_WHAT YOU HAVE TO DO_. Only the lines below starting at the one containing "204 288 4458.7" and ending at the one containing "94 101 101.81" belong in the answer, each copied exactly.

_MATERIAL TO PROCESS_.

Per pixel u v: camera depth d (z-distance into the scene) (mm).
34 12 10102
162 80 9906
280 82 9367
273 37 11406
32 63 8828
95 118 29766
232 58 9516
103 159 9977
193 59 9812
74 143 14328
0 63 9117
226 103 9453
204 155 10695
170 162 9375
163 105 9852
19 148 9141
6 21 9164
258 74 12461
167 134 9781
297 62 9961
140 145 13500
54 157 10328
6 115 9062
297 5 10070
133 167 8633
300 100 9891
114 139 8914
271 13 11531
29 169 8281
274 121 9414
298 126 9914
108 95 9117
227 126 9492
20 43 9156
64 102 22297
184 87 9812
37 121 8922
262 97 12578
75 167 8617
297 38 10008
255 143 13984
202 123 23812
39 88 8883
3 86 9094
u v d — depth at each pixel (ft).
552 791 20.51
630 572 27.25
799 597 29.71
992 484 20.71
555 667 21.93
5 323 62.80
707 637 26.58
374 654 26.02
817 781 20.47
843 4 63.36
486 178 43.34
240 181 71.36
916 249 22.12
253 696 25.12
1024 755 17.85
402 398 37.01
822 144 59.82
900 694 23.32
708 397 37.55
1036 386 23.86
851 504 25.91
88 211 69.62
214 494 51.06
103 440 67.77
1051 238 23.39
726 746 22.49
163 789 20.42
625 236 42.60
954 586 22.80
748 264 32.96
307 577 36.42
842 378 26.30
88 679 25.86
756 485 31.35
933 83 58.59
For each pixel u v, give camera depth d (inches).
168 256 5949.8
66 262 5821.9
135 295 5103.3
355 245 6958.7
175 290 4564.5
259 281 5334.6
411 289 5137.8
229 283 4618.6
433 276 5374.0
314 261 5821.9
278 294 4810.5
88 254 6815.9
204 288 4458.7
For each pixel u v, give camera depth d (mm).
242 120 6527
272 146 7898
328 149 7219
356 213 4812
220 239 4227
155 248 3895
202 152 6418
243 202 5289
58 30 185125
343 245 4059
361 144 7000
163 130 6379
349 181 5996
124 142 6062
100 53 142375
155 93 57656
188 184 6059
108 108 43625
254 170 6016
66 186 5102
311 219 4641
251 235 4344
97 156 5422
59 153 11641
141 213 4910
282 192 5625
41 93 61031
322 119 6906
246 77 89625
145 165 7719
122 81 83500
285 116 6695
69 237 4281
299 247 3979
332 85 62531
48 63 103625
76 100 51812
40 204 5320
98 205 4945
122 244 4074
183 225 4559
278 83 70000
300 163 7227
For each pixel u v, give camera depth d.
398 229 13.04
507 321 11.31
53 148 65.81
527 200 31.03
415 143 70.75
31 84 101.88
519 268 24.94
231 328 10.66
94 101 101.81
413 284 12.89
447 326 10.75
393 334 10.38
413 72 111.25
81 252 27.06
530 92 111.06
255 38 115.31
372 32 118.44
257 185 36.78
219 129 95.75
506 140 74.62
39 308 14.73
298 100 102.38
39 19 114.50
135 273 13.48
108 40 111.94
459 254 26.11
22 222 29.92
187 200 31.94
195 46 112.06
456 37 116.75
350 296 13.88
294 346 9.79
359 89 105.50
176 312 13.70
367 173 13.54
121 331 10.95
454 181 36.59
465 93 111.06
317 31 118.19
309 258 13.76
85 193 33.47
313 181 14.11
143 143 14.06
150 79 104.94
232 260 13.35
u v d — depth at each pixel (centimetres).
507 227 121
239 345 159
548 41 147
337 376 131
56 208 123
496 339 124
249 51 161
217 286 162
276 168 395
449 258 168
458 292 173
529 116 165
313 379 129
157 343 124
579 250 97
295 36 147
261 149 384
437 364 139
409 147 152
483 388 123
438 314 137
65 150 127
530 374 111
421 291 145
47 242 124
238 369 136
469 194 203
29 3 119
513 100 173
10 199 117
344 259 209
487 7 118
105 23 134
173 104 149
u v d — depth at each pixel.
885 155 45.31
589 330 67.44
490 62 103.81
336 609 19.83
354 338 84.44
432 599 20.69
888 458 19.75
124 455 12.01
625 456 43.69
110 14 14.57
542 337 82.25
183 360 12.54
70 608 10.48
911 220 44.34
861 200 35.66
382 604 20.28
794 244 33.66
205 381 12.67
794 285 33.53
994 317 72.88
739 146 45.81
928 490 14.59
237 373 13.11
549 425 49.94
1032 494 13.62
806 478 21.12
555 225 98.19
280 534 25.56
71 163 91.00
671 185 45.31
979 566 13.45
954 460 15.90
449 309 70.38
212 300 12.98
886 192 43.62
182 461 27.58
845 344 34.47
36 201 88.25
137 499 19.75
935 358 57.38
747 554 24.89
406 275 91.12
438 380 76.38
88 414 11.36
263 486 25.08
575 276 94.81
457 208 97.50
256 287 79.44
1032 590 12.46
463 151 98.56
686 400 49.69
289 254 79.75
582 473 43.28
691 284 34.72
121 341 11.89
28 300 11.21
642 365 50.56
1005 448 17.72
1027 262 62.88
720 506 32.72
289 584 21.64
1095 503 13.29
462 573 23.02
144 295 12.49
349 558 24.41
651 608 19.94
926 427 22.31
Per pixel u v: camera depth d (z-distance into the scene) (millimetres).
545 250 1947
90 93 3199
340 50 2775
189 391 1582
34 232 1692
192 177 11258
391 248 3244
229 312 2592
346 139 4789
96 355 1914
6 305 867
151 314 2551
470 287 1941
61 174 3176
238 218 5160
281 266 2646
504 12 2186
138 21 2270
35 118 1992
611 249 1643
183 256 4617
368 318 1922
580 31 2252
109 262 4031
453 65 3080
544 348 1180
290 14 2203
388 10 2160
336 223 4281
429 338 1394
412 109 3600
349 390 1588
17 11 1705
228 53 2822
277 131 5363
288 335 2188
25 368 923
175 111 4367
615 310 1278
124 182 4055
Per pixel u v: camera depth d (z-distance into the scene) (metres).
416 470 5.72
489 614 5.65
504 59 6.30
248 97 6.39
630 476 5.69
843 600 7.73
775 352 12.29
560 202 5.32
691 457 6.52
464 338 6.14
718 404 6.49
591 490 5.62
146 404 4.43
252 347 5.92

_OUTPUT OF THE EXERCISE_.
204 288 4458.7
For each pixel u v, give camera depth d (mm).
242 120 6527
272 146 7898
328 149 7219
356 213 4812
220 239 4227
155 248 3895
202 152 6418
243 202 5289
58 30 185125
343 245 4059
361 144 7000
163 130 6379
349 181 5996
124 142 6062
100 53 142375
155 93 57656
188 184 6059
108 108 43625
254 170 6016
66 186 5102
311 219 4641
251 235 4344
97 156 5422
59 153 11641
141 213 4910
282 192 5625
41 93 61031
322 119 6906
246 77 89625
145 165 7719
122 81 83500
285 116 6695
69 237 4281
299 247 3979
332 85 62531
48 63 103625
76 100 51812
40 204 5320
98 205 4945
122 244 4074
183 225 4559
278 83 70000
300 163 7227
For each pixel u v, give camera depth d.
398 229 13.04
507 321 11.31
53 148 65.81
527 200 31.03
415 143 70.75
31 84 101.88
519 268 24.94
231 328 10.66
94 101 101.81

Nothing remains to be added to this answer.